Command permissions: “Allow MyClaudeClone to run sudo rm -rf / (Y/n)?”
Sessions and an REPL loop. As mentioned above, the current implementation just throws the whole conversation history into each API call. Implementing sessions should fix this.

Build your own HTTP server

This challenge introduced me to the threadpool (for concurrency) and flate2 Rust crates, as well as the move keyword for closures. I’ll probably have to revisit these concepts to truly master them, though. I could really get a feel of both the power and verbosity of Rust’s Result and Option types in this challenge, but otherwise, not much else to say. TLS and HTTP2 are listed as possible future extensions one can vote for, as well as Basic Authentication.

Final thoughts

The available challenges on CodeCrafters are fairly limited for now, with the HTTP server and (in beta) Claude Code challenges containing 14 and just 6 stages, respectively, while the interpreter, shell, and Redis challenges have 84, 59, and 97 (!) stages. The challenges also very wildly in difficulty. In particular, “Build your own SQLite” has only 9 stages at the moment, almost all rated Hard (3/3), and apparently only implements the read part of CRUD so far. Hopefully, these challenges will get more attention soon. Note that for April 2026, the newly implemented challenge extension was background jobs for the shell challenge.
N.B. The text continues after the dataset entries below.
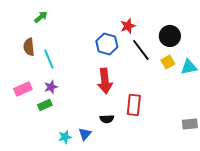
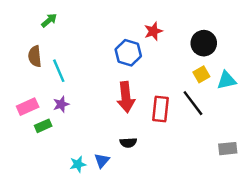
black line: (141, 50) -> (193, 103), moved
green rectangle: (45, 105) -> (43, 126), moved
red rectangle: (134, 105) -> (161, 109), moved

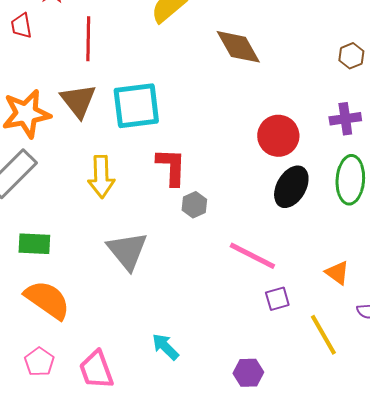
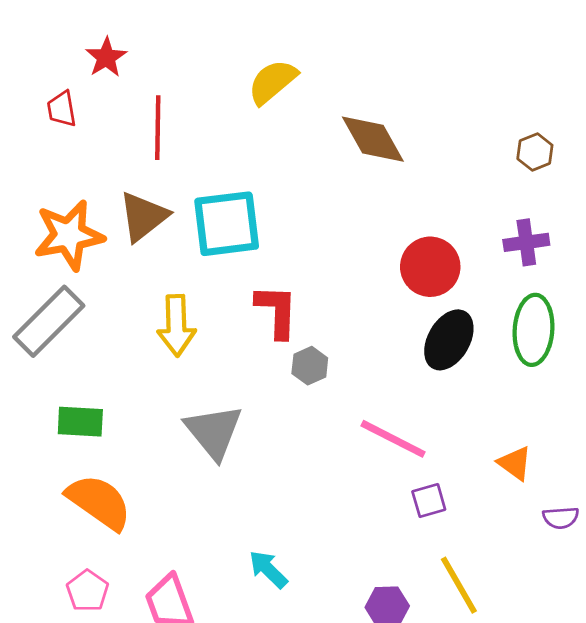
brown triangle: (78, 101) -> (143, 217), turned 30
yellow line: (323, 335) -> (459, 585), moved

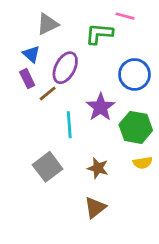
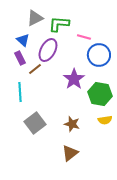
pink line: (125, 16) -> (84, 37), moved
green L-shape: (99, 34) -> (59, 24), moved
cyan line: (69, 125) -> (20, 92), moved

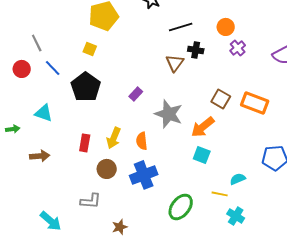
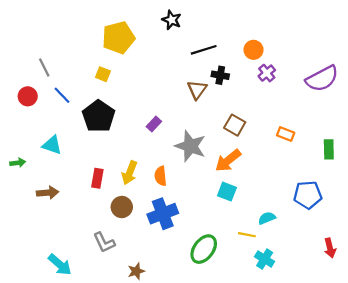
brown square: (221, 99) -> (235, 125), moved
orange rectangle: (255, 103) -> (286, 134), size x0.6
gray L-shape: (91, 201) -> (104, 242), turned 60

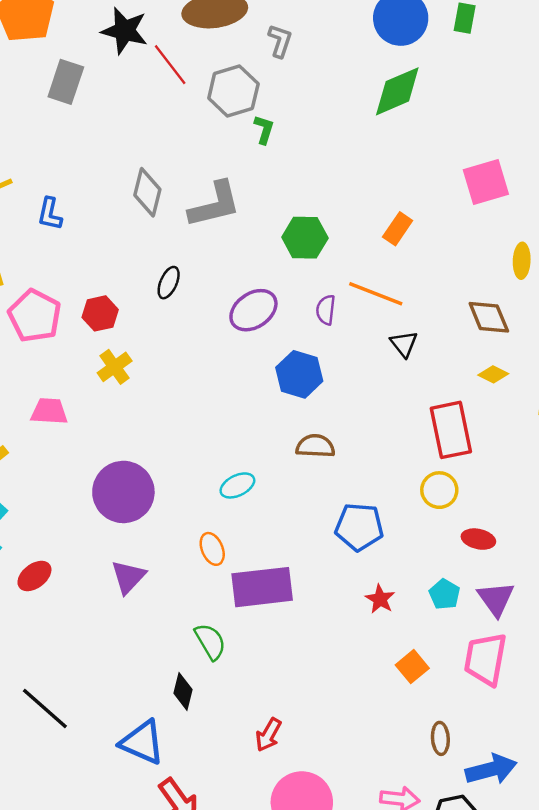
The CodeCrafters team is also very small and geographically disperse, and it is unclear how they create or collect contributions for challenges (this link describes an invite-based system but doesn’t really talk about the approval process). It also seems they are not hiring developers at the moment; the single job posting I can find is for a marketing position (interesting since they already have someone in this role). All this means new challenge stages are few and far between, and with the uneven development problem I mentioned above.

There is also no prerequisite system in place, meaning a future “Build your own compiler” likely wouldn’t be able to check if the user had previously completed “Build your own interpreter”, which would give them the tokenizer and parser they’d need for both (assuming, of course, the interpreter and compiler target the same language). Indeed, understanding how these two tools work will make some of the other challenges (e.g. shell, grep) a lot easier. I therefore recommend anyone trying out CodeCrafters to attempt the interpreter challenge first, using (of course) the associated third-party book as a guide. Unfortunately, this means paying for a subscription as the current free offering appears to be “Build your own Redis” (sounds interesting but wow, are there a lot of stages for this one).

CodeCrafters and generative AI

Due to the breakdown of each challenge into small steps, each with an extensive test suite, and the fact that each challenge has already been completed by others many times, with publicly accessible code, it seems that it wouldn’t be too difficult to let loose an LLM on a challenge and have it complete it all by itself. But… you wouldn’t learn much from doing so. I think that even in the era of AI code, there is still value in learning how things actually work.

That being said, there are some aspects of some challenges that are quite repetitive and where AI helps a lot. For example, completing the interpreter challenge quickly falls into a rhythm of:

Update the grammar.
Update the tokenizer if necessary.
Update the parser, taking care to maintain the correct hierarchy for the recursive descent.
Update the evaluator to handle the new node type in the abstract syntax tree.

Thus, if you can handle + and *, you can handle || and && and so on. This is where AI code assistance shines in my opinion, since you don’t really learn much by repeating the same “add an operator” loop over and over. A balance is to be made between doing everything by hand and letting the AI take over.

AI code completion is also much better at figuring out Rust’s ownership system than I ever will be. I do hope I get better at it eventually. However, this is something that more formal instruction would be good at, I think, so hopefully I’ll find (or make) the time for that too.